I've been wanting to learn python and do some NLP, so have finally gotten round to starting. Downloaded the english wikipedia mirror for a nice chunky dataset to start on, and have been playing around a bit, at this stage just getting some of it into a sqlite db (havent worked with dbs in the past unfort).

But I'm guessing sqlite is not the way to go for a full blown nlp project(/experiment :) - what would be the sort of things I should look at ? HBase (.. and hadoop) seem interesting, i guess i could run then im java, prototype in python and maybe migrate the really slow bits to java... alternatively just run Mysql.. but the dataset is 12gb, i wonder if that will be a problem? Also looked at lucene, but not sure how (other than breaking the wiki articles into chunks) i'd get that to work..

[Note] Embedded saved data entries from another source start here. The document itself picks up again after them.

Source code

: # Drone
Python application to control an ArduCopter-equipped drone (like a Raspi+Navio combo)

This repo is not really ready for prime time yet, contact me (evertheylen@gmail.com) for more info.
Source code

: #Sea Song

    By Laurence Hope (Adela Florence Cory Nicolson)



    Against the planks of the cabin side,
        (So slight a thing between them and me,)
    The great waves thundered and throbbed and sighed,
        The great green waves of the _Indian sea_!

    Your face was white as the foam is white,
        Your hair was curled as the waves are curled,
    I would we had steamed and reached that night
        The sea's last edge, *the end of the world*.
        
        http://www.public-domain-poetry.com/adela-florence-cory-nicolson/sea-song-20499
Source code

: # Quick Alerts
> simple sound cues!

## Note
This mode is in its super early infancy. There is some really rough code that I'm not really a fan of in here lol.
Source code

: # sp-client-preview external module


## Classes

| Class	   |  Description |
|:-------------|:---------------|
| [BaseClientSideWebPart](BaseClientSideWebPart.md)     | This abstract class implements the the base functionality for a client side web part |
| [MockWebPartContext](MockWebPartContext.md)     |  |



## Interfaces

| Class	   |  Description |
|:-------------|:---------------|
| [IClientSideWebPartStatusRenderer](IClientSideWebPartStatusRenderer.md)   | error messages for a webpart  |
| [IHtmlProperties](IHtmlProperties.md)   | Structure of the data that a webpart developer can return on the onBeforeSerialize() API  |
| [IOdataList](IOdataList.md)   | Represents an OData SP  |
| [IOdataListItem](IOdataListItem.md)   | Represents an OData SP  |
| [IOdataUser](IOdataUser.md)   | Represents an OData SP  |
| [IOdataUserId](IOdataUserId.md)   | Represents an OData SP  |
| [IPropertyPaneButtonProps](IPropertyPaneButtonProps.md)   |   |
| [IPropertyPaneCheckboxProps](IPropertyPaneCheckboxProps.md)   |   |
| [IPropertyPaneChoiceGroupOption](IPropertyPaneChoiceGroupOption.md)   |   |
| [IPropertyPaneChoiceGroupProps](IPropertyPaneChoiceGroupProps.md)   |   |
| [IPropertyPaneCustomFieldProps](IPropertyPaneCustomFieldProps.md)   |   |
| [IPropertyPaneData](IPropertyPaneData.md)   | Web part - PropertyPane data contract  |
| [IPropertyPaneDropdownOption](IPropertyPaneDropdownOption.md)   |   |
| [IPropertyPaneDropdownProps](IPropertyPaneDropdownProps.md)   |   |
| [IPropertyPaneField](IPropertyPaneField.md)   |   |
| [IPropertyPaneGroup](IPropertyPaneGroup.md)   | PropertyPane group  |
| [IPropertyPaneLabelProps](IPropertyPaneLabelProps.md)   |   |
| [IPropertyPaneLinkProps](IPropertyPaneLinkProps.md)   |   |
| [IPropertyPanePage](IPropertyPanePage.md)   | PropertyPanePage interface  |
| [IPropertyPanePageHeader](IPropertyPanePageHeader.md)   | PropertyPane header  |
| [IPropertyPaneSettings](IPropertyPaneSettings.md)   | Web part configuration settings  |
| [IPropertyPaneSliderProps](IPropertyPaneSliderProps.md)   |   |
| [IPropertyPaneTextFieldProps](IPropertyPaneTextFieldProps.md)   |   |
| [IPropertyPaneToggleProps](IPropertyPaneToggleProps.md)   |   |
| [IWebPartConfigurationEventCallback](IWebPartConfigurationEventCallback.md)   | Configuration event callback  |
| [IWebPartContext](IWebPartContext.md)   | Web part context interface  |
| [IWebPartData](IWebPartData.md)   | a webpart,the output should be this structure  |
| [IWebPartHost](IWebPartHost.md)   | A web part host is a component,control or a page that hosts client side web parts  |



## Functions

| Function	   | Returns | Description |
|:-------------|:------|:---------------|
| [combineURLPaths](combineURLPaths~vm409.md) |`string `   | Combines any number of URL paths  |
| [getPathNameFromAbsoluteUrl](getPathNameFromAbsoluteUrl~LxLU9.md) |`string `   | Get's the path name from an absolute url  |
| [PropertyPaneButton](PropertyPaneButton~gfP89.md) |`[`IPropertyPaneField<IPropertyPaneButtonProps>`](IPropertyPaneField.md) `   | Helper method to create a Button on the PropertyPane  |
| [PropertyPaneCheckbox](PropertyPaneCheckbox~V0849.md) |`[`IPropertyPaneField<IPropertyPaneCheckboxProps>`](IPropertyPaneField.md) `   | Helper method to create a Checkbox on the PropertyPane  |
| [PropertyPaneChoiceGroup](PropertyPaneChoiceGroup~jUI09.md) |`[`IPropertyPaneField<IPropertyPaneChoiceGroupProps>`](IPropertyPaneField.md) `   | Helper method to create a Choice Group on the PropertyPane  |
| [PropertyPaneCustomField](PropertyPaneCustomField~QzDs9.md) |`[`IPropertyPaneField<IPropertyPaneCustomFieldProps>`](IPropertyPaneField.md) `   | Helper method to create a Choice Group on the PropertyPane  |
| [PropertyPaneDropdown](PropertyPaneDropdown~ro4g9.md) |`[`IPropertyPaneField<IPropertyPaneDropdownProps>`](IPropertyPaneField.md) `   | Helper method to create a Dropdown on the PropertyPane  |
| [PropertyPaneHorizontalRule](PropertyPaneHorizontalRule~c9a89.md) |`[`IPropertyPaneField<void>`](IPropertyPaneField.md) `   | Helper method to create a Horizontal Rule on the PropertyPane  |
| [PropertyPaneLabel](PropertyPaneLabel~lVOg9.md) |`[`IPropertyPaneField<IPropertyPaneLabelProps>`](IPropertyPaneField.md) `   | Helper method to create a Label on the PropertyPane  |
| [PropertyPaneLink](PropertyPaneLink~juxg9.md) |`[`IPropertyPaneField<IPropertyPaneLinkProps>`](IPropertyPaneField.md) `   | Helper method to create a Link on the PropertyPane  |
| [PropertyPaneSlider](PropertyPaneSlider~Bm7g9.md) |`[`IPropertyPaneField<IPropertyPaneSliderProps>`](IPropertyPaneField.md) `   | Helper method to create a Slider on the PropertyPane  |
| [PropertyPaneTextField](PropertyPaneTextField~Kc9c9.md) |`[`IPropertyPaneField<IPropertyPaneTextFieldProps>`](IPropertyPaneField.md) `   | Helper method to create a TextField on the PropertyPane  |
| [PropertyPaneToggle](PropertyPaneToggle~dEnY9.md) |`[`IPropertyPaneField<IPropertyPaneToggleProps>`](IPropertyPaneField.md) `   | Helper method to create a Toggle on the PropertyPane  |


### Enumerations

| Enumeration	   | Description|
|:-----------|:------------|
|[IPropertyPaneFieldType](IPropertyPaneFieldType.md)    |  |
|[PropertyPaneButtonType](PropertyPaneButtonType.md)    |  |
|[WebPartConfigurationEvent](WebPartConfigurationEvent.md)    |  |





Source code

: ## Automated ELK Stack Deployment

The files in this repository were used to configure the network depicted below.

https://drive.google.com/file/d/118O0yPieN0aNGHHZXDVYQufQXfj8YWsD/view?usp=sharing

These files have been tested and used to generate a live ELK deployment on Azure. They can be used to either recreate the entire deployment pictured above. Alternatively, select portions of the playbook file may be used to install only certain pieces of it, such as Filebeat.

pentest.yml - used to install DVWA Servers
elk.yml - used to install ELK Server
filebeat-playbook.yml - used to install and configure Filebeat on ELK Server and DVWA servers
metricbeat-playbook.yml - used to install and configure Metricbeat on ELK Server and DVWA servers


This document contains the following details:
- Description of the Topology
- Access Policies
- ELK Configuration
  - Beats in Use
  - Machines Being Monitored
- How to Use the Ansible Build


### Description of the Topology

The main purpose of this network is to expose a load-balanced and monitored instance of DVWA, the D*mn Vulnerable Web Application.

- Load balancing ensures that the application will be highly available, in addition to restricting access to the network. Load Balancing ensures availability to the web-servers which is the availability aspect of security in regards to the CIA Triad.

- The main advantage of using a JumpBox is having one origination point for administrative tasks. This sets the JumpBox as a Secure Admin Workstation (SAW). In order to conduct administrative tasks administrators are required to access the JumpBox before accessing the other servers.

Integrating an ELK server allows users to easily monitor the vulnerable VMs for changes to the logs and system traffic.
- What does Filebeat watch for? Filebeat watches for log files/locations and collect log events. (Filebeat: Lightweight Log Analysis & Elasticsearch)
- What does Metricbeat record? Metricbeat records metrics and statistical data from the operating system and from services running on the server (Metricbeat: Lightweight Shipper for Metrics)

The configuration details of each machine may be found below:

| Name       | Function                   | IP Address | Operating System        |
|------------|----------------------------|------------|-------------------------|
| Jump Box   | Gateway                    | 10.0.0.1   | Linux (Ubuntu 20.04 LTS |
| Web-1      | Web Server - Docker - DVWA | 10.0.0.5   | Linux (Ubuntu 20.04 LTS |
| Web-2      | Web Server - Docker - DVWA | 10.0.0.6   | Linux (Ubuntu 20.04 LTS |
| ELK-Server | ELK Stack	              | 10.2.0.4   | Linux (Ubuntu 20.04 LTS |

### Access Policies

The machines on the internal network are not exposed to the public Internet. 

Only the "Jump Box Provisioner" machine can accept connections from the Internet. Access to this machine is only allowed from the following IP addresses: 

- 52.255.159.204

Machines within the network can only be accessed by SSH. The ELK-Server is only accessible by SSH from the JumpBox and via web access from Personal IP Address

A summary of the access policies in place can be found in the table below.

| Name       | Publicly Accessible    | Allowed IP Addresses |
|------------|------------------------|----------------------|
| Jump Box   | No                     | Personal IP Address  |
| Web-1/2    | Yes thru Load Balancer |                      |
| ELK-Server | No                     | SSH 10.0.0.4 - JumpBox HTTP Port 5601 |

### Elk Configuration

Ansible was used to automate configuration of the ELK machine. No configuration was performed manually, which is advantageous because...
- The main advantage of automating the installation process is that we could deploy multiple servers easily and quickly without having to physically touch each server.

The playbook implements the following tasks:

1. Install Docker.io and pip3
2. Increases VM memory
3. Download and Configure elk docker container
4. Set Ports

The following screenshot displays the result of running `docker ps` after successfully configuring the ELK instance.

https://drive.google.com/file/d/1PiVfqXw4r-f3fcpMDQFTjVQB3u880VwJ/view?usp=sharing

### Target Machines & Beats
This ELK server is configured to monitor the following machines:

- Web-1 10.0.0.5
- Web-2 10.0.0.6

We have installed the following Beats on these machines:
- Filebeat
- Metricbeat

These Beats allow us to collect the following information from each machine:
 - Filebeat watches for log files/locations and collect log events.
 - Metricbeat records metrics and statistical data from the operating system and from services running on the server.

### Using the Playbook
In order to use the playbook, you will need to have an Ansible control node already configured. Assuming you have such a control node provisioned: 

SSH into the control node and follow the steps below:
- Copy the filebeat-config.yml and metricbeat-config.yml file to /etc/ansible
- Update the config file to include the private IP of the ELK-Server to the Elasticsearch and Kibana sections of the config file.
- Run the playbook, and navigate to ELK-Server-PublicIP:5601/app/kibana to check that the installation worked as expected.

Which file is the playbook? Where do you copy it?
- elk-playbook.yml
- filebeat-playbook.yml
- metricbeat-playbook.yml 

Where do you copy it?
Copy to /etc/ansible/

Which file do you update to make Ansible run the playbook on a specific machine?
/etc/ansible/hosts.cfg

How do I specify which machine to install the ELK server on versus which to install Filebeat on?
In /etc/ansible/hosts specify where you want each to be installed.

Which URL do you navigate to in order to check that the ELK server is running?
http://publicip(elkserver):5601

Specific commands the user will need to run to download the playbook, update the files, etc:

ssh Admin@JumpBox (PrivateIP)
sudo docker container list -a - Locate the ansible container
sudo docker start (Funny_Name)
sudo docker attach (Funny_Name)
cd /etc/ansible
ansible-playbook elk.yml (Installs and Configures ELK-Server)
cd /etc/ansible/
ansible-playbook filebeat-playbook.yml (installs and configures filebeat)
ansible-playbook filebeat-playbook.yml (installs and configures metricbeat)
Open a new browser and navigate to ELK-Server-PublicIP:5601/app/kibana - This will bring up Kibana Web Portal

What comes to mind for a really flexible NLP platform (i dont really know at this stage WHAT i want to do.. just want to learn large scale lang analysis tbh) ?

Many thanks.

+3  A: 

NLTK is where you should start from (it's Python-based -- not sure why you're already thinking about parallelizing your processing at such an early stage... start with a more flexible experimental setup, is my advice). sqlite should be fine for a few GB -- if you need more advanced and standard SQL power you could consider postgresql.

Alex Martelli

There is a related talk on PyCon 2010 "The Python and the Elephant: Large Scale Natural Language Processing with NLTK and Dumbo". The link has introductory information, slides and video.
I think sqlite is still a good choice for 12G size data. I have a text classification training set which has the similar size, both sqlite and plain text is fine as long as just iterator it line by line.